Rick slows down as he reaches Moira, but keeps walking towards Donald.
‘No, no!’ yells Donald. There’s fear on his face. He looks around, searching for a way out. But he’s trapped. The only way out is up and over the wire fence, but Moira and Rick will be on him before he’s free and clear, he has to realise that. In that moment the game is up, and all three of them know it.
Then Donald changes the rules.
‘I said stay the hell back,’ he yells, fumbling with something around the back of his jeans. ‘I won’t warn you again, man.’
‘Take it easy, Donald,’ shouts Rick. He sounds every inch the DEA agent, but he’s missing two things – a badge and a gun. ‘Keep your hands where we can see them.’
Moira realises what’s about to happen. ‘Move back!’ she shouts to Rick.
But he doesn’t listen. Keeps his eyes focused on Donald, and keeps stepping forward, narrowing the distance between them. ‘Let’s talk, Donald. Tell me what’s going on.’
Moira tenses. Adrenaline spikes her blood. ‘Rick, don’t . . .’
It happens fast. Donald pulls a little revolver with a pearl handle from the waistband of his jeans and swings the gun up, aiming it at Rick. Rick doesn’t hesitate. He launches himself at Donald. The gunshot echoes in the alleyway. Rick and Donald hit the asphalt. There’s blood. There’s a lot of blood.

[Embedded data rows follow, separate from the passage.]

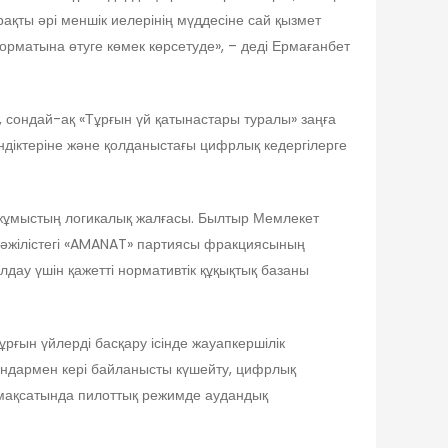
рақты әрі меншік иелерінің мүддесіне сай қызмет
форматына өтуге көмек көрсетуде», – деді Ермағанбет
 сондай-ақ «Тұрғын үй қатынастары туралы» заңға
мкіндіктеріне және қолданыстағы цифрлық кедергілерге
жұмыстың логикалық жалғасы. Былтыр Мемлекет
әжілістегі «AMANAT» партиясы фракциясының
дау үшін қажетті нормативтік құқықтық базаны
рғын үйлерді басқару ісінде жауапкершілік
ындармен кері байланысты күшейту, цифрлық
у мақсатында пилоттық режимде аудандық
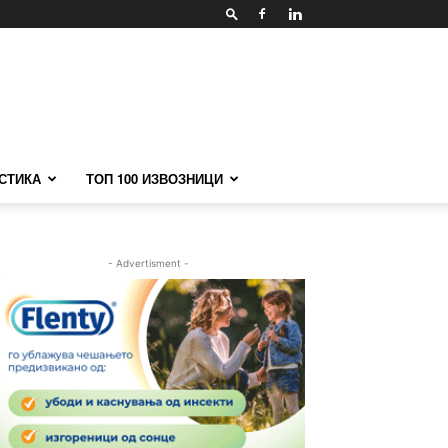
СТИКА
ТОП 100 ИЗВОЗНИЦИ
- Advertisment -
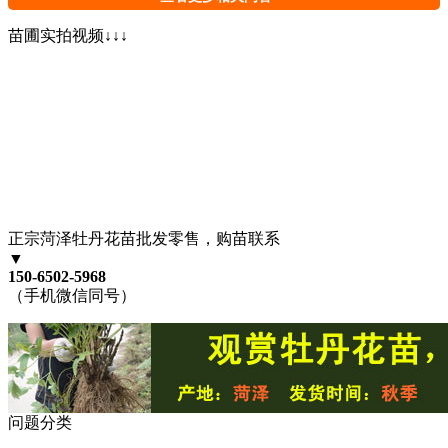
苗圃实拍视频↓↓↓
正宗菏泽牡丹花苗批发零售，购苗联系
▼
150-6502-5968
（手机微信同号）
问题分类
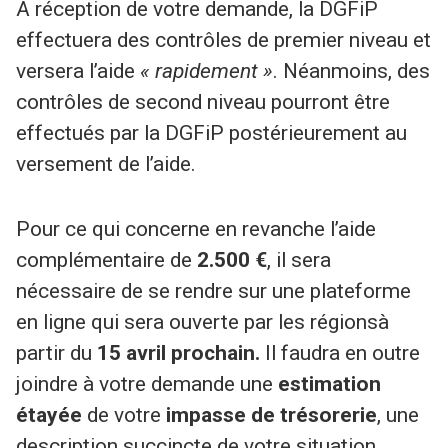
A réception de votre demande, la DGFiP
effectuera des contrôles de premier niveau et
versera l’aide
« rapidement »
. Néanmoins, des
contrôles de second niveau pourront être
effectués par la DGFiP postérieurement au
versement de l’aide.
Pour ce qui concerne en revanche l’aide
complémentaire de
2.500 €
, il sera
nécessaire de se rendre sur une plateforme
en ligne qui sera ouverte par les régionsà
partir du
15 avril prochain.
Il faudra en outre
joindre à votre demande une
estimation
étayée
de votre
impasse de trésorerie
, une
description succincte de votre situation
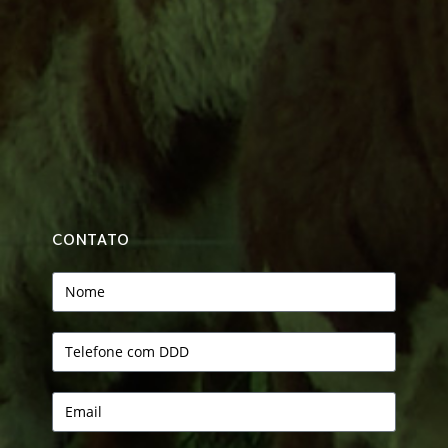
CONTATO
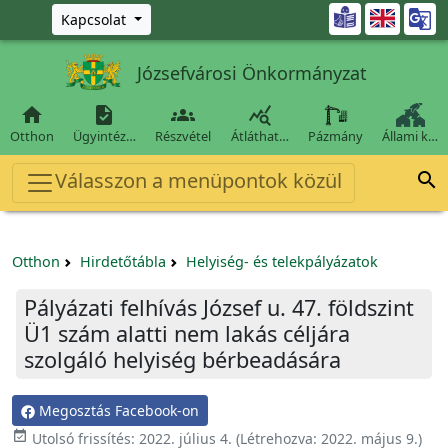
Ugrás a fő tartalomra

Kapcsolat
Józsefvárosi Önkormányzat




Otthon
Ügyintéz…
Részvétel
Átláthat…
Pázmány
Állami k…
Válasszon a menüpontok közül

Otthon
Hirdetőtábla
Helyiség- és telekpályázatok
Pályázati felhívás József u. 47. földszint
Ü1 szám alatti nem lakás céljára
szolgáló helyiség bérbeadására
Megosztás Facebook-on

Utolsó frissítés:
2022. július 4.
(Létrehozva:
2022. május 9.
)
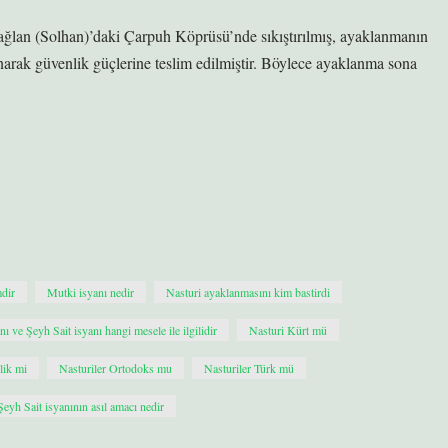
ğlan (Solhan)’daki Çarpuh Köprüsü’nde sıkıştırılmış, ayaklanmanın
arak güvenlik güçlerine teslim edilmiştir. Böylece ayaklanma sona
dir
Mutki isyanı nedir
Nasturi ayaklanmasını kim bastirdi
nı ve Şeyh Sait isyanı hangi mesele ile ilgilidir
Nasturi Kürt mü
lik mi
Nasturiler Ortodoks mu
Nasturiler Türk mü
Şeyh Sait isyanının asıl amacı nedir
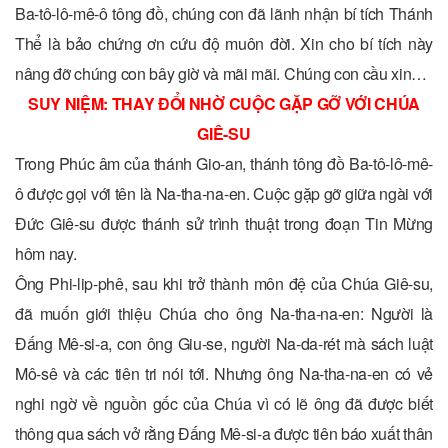
Ba-tô-lô-mê-ô tông đồ, chúng con đã lãnh nhận bí tích Thánh
Thể là bảo chứng ơn cứu độ muôn đời. Xin cho bí tích này
nâng đỡ chúng con bây giờ và mãi mãi. Chúng con cầu xin…
SUY NIỆM: THAY ĐỔI NHỜ CUỘC GẶP GỠ VỚI CHÚA
GIÊ-SU
Trong Phúc âm của thánh Gio-an, thánh tông đồ Ba-tô-lô-mê-
ô được gọi với tên là Na-tha-na-en. Cuộc gặp gỡ giữa ngài với
Đức Giê-su được thánh sử trình thuật trong đoạn Tin Mừng
hôm nay.
Ông Phi-lip-phê, sau khi trở thành môn đệ của Chúa Giê-su,
đã muốn giới thiệu Chúa cho ông Na-tha-na-en: Người là
Đấng Mê-si-a, con ông Giu-se, người Na-da-rét mà sách luật
Mô-sê và các tiên tri nói tới. Nhưng ông Na-tha-na-en có vẻ
nghi ngờ về nguồn gốc của Chúa vì có lẽ ông đã được biết
thông qua sách vở rằng Đấng Mê-si-a được tiên báo xuất thân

Moira doesn’t move. She can’t. It’s happening again. Shit.
Her hands fly to her chest. Her breath is coming in gasps. It feels like there’s a vice around her chest squeezing the air from her. In her mind’s eye the alleyway in front of her morphs into the apartment in London and she’s hearing the aftershock of a different gunshot.
She sees McCord standing in front of her; an unregistered, non-police issue weapon in his hand. Their colleague, Jennifer, is lying in a fast-spreading pool of blood, her eyes open and unseeing. Porter and the goons have disappeared. There’s noise from outside the apartment – an armed response team are on their way up. Moira doesn’t move. ‘Why?’ she yells at McCord. ‘What the hell have you done?’
He’s backing away. Saying nothing.
She’s charging after him.
They’re on the balcony. The lights of London stretch out for miles beneath them. The wind howls and swirls around them. The rain is hammering down.
She yells at McCord again. ‘Why?’
He says something, but she can’t hear it. He’s shaking his head. Saying more, but the wind takes most of the sound. ‘ . . . never . . . don’t trust . . . I can’t . . .’
Then McCord is gone. He lurches sideways, and takes a dive over the balcony railing. Disappears from sight.
They’re twenty-four storeys up. There’s no surviving that fall.
The panic embraces her like a cloak. Holds her captive in its grip. Crushing the breath from her. She hears the armed response team enter the apartment. She’s gasping for breath but no air comes. Her vision swims. Her knees buckle. She’s falling then. Hits the porcelain tiles of the balcony hard. Still can’t breathe. Can’t breathe.